Лапидус ничего не затеял, он просто широко открывал рот, так широко, как это делала бы рыба, пойманная Манго — Манго и выброшенная на берег.

— Бедолага, — пробурчал Манго — Манго, подойдя к Лапидусу и присев на корточки. Лапидус, скрючившись, лежал на песке и все так же пытался набрать в легкие воздуха. Воздух не набирался, и в голове у Лапидуса повисла какая–то мерзкая гарь.

— Дернуло тебя родиться, селянин! — мирно проговорил Манго — Манго и внезапно сильно ударил Лапидуса по щеке. Голова Лапидуса дернулась, в легких что–то сильно щелкнуло и сразу же начал поступать воздух.

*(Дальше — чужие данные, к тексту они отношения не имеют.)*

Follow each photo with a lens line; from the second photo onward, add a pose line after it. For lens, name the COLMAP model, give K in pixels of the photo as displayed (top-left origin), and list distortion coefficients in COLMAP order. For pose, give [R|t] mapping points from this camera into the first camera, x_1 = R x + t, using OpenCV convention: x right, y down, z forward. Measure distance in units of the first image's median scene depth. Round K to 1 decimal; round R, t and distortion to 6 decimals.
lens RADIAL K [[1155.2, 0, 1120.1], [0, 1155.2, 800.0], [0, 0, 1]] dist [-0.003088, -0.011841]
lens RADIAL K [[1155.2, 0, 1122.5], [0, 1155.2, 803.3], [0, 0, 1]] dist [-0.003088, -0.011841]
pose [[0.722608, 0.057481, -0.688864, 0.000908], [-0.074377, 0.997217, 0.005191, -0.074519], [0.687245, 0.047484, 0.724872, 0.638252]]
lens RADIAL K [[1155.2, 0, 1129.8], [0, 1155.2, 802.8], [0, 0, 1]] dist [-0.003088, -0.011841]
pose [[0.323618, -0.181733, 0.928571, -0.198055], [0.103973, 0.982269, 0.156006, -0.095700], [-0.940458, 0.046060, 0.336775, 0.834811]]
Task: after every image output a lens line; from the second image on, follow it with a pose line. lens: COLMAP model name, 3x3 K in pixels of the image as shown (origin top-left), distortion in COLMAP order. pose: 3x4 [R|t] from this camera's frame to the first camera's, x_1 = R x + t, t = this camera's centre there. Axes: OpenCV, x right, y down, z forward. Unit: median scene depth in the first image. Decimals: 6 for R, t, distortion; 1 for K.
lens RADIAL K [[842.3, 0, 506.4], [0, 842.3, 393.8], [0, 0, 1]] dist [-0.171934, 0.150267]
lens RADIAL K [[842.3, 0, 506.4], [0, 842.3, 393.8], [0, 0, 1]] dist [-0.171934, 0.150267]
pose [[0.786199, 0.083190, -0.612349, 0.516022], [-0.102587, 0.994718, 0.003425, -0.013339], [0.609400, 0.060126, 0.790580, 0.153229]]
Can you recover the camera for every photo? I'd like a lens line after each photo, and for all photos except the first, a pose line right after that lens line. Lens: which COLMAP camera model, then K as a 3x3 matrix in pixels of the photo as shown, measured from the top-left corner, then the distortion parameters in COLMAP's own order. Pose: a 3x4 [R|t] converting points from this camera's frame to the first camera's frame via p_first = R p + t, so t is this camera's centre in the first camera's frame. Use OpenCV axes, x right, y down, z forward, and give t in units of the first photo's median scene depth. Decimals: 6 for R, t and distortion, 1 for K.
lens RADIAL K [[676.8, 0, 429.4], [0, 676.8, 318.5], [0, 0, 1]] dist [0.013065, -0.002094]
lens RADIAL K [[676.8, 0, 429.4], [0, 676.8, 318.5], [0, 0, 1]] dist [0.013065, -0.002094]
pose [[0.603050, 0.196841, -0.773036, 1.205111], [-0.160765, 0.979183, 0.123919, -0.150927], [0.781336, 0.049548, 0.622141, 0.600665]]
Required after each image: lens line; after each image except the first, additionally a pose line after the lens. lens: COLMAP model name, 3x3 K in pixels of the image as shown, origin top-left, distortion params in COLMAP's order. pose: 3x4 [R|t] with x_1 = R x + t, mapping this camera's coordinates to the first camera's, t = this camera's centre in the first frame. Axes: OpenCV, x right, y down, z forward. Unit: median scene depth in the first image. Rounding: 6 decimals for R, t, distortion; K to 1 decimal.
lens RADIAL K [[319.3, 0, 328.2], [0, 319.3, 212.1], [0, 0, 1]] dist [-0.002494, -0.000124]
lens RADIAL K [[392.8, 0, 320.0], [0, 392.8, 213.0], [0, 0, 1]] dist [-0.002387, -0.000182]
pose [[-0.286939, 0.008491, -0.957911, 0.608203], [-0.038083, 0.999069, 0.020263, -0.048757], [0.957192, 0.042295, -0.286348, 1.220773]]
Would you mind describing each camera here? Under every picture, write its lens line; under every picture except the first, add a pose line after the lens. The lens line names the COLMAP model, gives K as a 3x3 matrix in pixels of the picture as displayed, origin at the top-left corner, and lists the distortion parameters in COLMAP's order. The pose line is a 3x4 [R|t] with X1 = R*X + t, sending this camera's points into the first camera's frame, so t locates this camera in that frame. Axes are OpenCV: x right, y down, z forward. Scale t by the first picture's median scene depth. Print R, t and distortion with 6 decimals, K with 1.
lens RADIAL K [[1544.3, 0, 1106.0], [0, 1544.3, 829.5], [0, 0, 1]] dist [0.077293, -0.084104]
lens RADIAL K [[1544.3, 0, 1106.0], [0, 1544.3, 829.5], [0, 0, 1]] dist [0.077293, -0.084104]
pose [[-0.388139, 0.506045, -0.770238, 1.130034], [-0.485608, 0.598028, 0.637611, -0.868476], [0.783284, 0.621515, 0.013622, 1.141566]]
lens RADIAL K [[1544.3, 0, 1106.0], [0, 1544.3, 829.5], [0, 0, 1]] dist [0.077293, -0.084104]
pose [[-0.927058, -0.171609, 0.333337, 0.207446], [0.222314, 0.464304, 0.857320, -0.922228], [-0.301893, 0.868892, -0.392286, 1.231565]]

— Заработала машинка, — удовлетворенно кивнул головой Манго — Манго, садясь на песок рядом с Лапидусом, — говорили же тебе, сиди дома и не рыпайся!

— Не говорили! — прохрипел севшим голосом Лапидус.

— Говорили, не говорили, не говорили, говорили, — протянул на мотив какой–то дурацкой песенки Манго — Манго, и вдруг добавил: — Времени–то первый час уже, а я еще на уху не наловил!

Лапидус ничего не ответил, он лежал на спине и смотрел на небо.

По небу плыли облака. Белесые, стертые, растушеванные, почти что прозрачные. Все остальное было нежно–голубым, таким нежно–голубым, что опять стало трудно дышать.

— Не млей, — сказал Манго — Манго, — ты вообще какой–то очень трудный случай.

— Какой это я такой трудный случай? — возмутился Лапидус. — Я просто поехал искать работу, а вляпался черт знает во что!

— И во что это ты вляпался? — хитро прищурив правый глаз, поинтересовался Манго — Манго.

Лапидус глубоко вздохнул, почувствовал, что воздух уже без всякой натуги входит в легкие, выдохнул, почувствовал, что воздух так же легко выходит из легких, еще раз вздохнул и честно начал рассказывать Манго — Манго обо всем, что случилось с ним с того самого момента, как он вынырнул из подземного перехода.